§ Provided passage
This approach centralizes control in the White House as Presidents appoint loyal political operatives throughout the bureaucracy to ensure their political agenda is implemented.[1] Administrative governing strategies for domestic policy domains span across U.S. presidential administrations. Administrative governing strategies in national security and foreign policy, however, are on the rise.

In the lead up to WWII, militarization of U.S. national security and foreign policy was fait accompli. The U.S. State Department’s decline over the past 75 years is well documented.[2] Presidents are consistently dissatisfied with the State Department and compelled to assert more control over their foreign policy agenda.[3] Today, the State Department struggles for relevance. Core leadership and senior positions remain vacant, morale suffers, and national security and foreign policy are “ceded to the Pentagon.”[4]

With the decline of the State Department, there is corresponding rise in the election and appointment of novice political actors with no diplomatic, intelligence, national security, or military experience. As an example, military service among members of Congress has fallen precipitously since the 1970s.[5] Political connection, fundraising, gerrymandering, and bald-base appeal to the most partisan elements of either political party, have, collectively, created successive cohorts of politically connected elected officials with little comprehension of the theories, history, realities, and nuances of national security, foreign policy, and strategic military affairs. 

These novice political actors have little or no executive experience at the federal level. The experience they do possess has little value related to governing. They titularly fill positions of importance, ignorant of their responsibilities, and incapable of deciding wisely the important decisions that come before them.[6] Strategic and operational environments do not afford critical decision space needed for novice political actors to adequately understand and make decisions in times of crisis. Clear, timely, flexible options, developed through responsive organization; comprehensively understood by civilian decision makers; and socialized in diplomatic and military consultation with allies, are rarely achievable.

§ Entries provided
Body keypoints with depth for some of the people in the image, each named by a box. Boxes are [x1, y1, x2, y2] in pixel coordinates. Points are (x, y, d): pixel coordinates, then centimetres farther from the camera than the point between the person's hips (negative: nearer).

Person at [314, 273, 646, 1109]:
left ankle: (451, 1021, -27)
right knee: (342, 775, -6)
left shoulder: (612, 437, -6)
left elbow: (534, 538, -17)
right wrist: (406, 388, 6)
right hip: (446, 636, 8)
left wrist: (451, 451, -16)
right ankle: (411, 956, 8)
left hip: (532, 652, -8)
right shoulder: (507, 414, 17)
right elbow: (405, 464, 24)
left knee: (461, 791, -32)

§ Directions
Copy the passage on the State Department's decline in full, reproducing every word and mark without change. Rely only on the passage on the State Department's decline, not on the listing.

§ Exercise solution
This approach centralizes control in the White House as Presidents appoint loyal political operatives throughout the bureaucracy to ensure their political agenda is implemented.[1] Administrative governing strategies for domestic policy domains span across U.S. presidential administrations. Administrative governing strategies in national security and foreign policy, however, are on the rise.

In the lead up to WWII, militarization of U.S. national security and foreign policy was fait accompli. The U.S. State Department’s decline over the past 75 years is well documented.[2] Presidents are consistently dissatisfied with the State Department and compelled to assert more control over their foreign policy agenda.[3] Today, the State Department struggles for relevance. Core leadership and senior positions remain vacant, morale suffers, and national security and foreign policy are “ceded to the Pentagon.”[4]

With the decline of the State Department, there is corresponding rise in the election and appointment of novice political actors with no diplomatic, intelligence, national security, or military experience. As an example, military service among members of Congress has fallen precipitously since the 1970s.[5] Political connection, fundraising, gerrymandering, and bald-base appeal to the most partisan elements of either political party, have, collectively, created successive cohorts of politically connected elected officials with little comprehension of the theories, history, realities, and nuances of national security, foreign policy, and strategic military affairs. 

These novice political actors have little or no executive experience at the federal level. The experience they do possess has little value related to governing. They titularly fill positions of importance, ignorant of their responsibilities, and incapable of deciding wisely the important decisions that come before them.[6] Strategic and operational environments do not afford critical decision space needed for novice political actors to adequately understand and make decisions in times of crisis. Clear, timely, flexible options, developed through responsive organization; comprehensively understood by civilian decision makers; and socialized in diplomatic and military consultation with allies, are rarely achievable.